■ **TRACCIA SCRITTA 1**: Nel testo sui rischi della rete, a che cosa mirano spesso le aggressioni realizzabili?
■ **TRACCIA SCRITTA 2**: Nel testo sui rischi della rete, riscrivi il passo che si apre con le parole contenenti "La nostra esistenza" e si chiude con "seconda, e viceversa.", cambiando "giovani" in "ragazzi".
■ **TRACCIA SCRITTA 3**: Prosegui il testo sui rischi della rete a partire dalla sua ultima frase.

■ **TESTO ESTRATTO**:
La nostra esistenza si esplica, ormai, tanto nel reale quanto nello spazio cibernetico (1), il luogo eletto per la realizzazione di vere e proprie aggressioni alla libertà personale e all’integrità dei soggetti più vulnerabili.

L’utilizzo di strumenti informatici, lo sfruttamento della rete e, conseguentemente, la massiccia condivisione di dati attinenti alla sfera privata, rimangono ancora troppo ignari ai reali rischi ed alle aggressioni alla privacy e, più in generale, alla persona umana realizzabili.

Oggi non è più possibile tracciare una linea di demarcazione netta tra la realtà fisica e quella connessa (soprattutto a causa dell’utilizzo smodato e inconsapevole che viene fatto dai giovani degli strumenti informatici e del web), in quanto tutto ciò che accade nella prima produce effetti nella seconda, e viceversa.

La navigazione in rete dovrebbe avvenire nel modo più responsabile e consapevole possibile. Non si tratta di un obiettivo semplice e ciò in quanto le  aggressioni realizzabili sono, spesso, molto subdole e, soprattutto, mirano a sfruttare le nostre debolezze, nonché la nostra sfera emozionale.

L’utente in rete diviene una potenziale vittima o bersaglio, oltre che possibile autore di prevaricazioni e offese dei diritti e interessi altrui che vanno dall’onore e reputazione all’immagine e identità individuali; dalla riservatezza al controllo effettivo della diffusione o utilizzazione dei dati personali, fino alle libertà fondamentali.

■ **DATI FORNITI**:
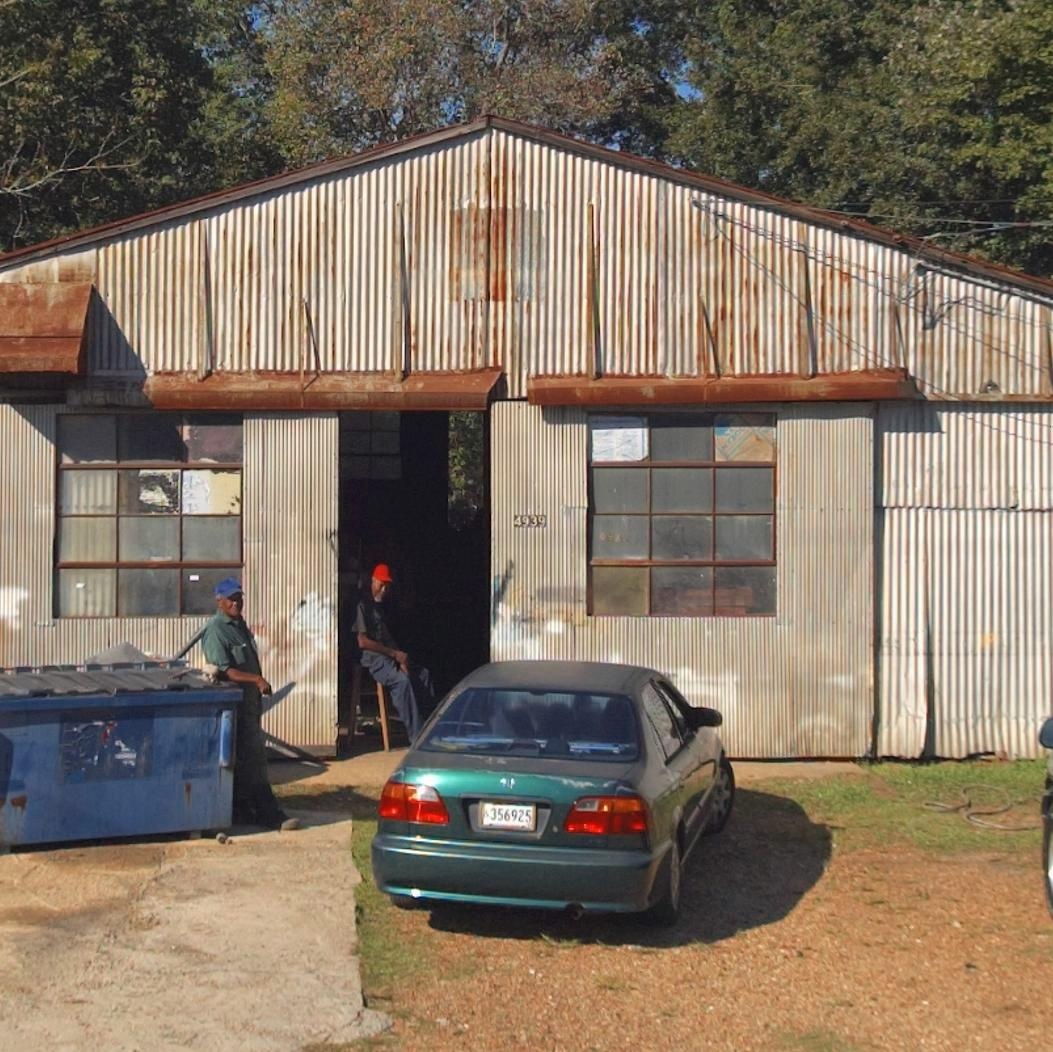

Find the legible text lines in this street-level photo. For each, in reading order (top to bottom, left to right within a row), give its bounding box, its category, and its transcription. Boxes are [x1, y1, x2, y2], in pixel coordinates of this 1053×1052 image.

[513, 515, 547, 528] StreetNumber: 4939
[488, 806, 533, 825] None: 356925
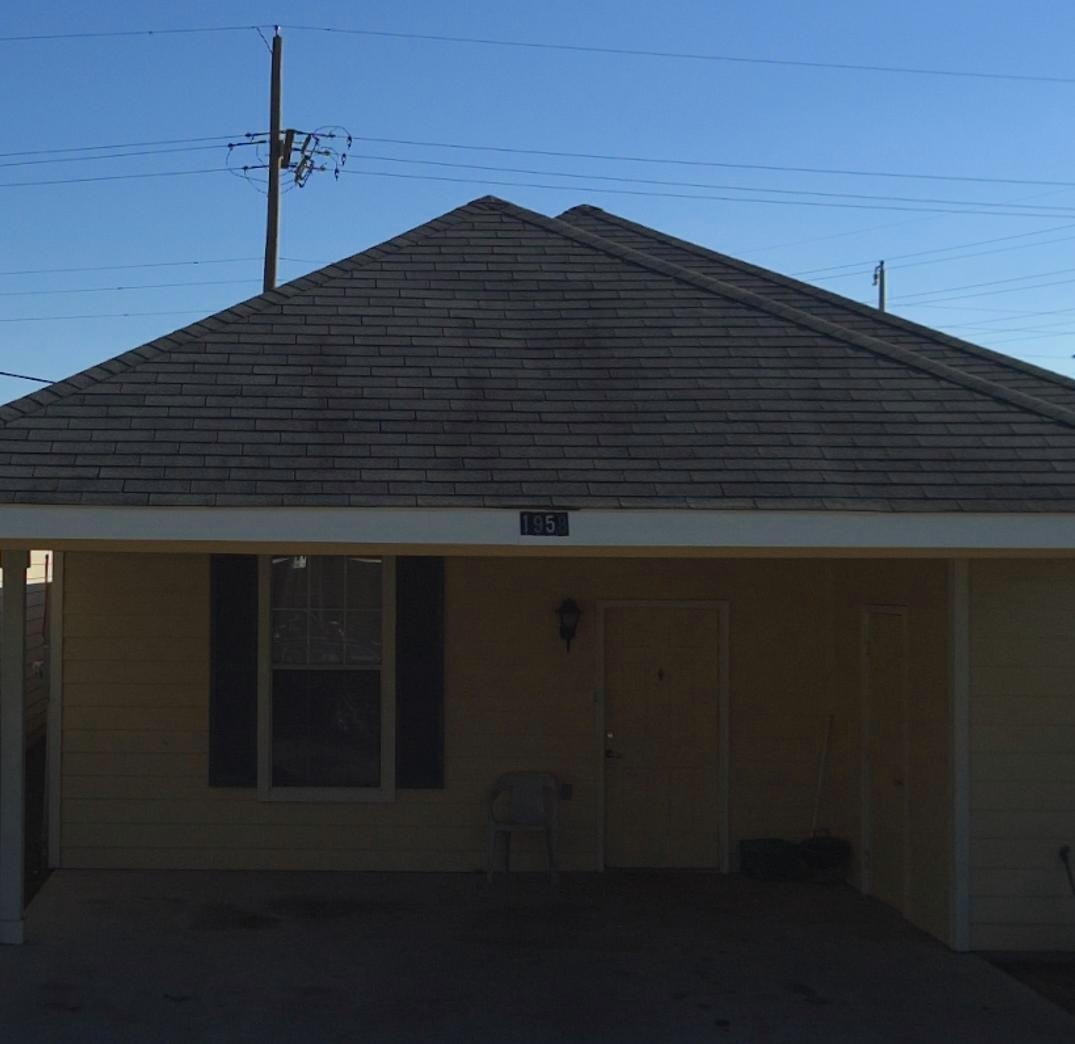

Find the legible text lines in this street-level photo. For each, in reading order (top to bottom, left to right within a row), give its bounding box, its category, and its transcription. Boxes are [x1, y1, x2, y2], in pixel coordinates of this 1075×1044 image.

■ **SVOLGIMENTO ESERCIZIO 1**: Mirano a sfruttare le nostre debolezze, nonché la nostra sfera emozionale.

■ **SVOLGIMENTO ESERCIZIO 2**:
La nostra esistenza si esplica, ormai, tanto nel reale quanto nello spazio cibernetico (1), il luogo eletto per la realizzazione di vere e proprie aggressioni alla libertà personale e all’integrità dei soggetti più vulnerabili.

L’utilizzo di strumenti informatici, lo sfruttamento della rete e, conseguentemente, la massiccia condivisione di dati attinenti alla sfera privata, rimangono ancora troppo ignari ai reali rischi ed alle aggressioni alla privacy e, più in generale, alla persona umana realizzabili.

Oggi non è più possibile tracciare una linea di demarcazione netta tra la realtà fisica e quella connessa (soprattutto a causa dell’utilizzo smodato e inconsapevole che viene fatto dai ragazzi degli strumenti informatici e del web), in quanto tutto ciò che accade nella prima produce effetti nella seconda, e viceversa.

■ **SVOLGIMENTO ESERCIZIO 3**:
Il doppio ruolo dell’utente, come potenziale autore o vittima, emerge soprattutto nella categoria più vulnerabile: i minori, “che ormai accedono ed utilizzano il web come parte integrante, talora patologicamente condizionante, della loro vita quotidiana” (2). Accanto alle potenzialità del web si stanno sviluppando fenomeni particolarmente allarmanti (sexting, cyberbullismo, giochi e sfide mortali come “Blu Wahle”), nonché rapporti devastanti che possono pregiudicare lo sviluppo di personalità ancora in crescita e mettere a rischio la socializzazione nella vita reale.

In questo articolo ci occuperemo in particolar modo dell’allarmante fenomeno del cyberbullismo e dell’individuazione della tutela giudiziale e stragiudiziale da prestare al minore che ne rimane vittima.

 

  1. Cos’è il cyberbullismo?

Il cyberbullismo rappresenta un’evoluzione del bullismo tradizionale, da cui certamente non si può prescindere per comprendere anche i tratti essenziali del cyberbullismo, fenomeno che dilaga nel cyberspazio.

Con il termine bullismo, derivante da quello inglese di “bullyng”, si indica l’insieme di comportamenti aggressivi e di prevaricazione che vengono messi in atto in modo ripetitivo e continuato da una o più persone nei confronti di una o più vittime percepite come più deboli (c.d. asimmetria di potere).

Gli atti di aggressione possono essere fisici, verbali e psicologici, ma non sempre si manifestano in modo esplicito, potendosi trattare di sussurri, pettegolezzi, esclusioni, isolamento sociale.

Il bullismo è una sottocategoria del comportamento aggressivo che si caratterizza per l’intenzionalità, la premeditazione, la ripetizione nel tempo e l’asimmetria di potere.

È possibile distinguere una forma diretta (aggressioni fisiche e verbali) ed una forma indiretta (manipolazione che porta all’isolamento sociale).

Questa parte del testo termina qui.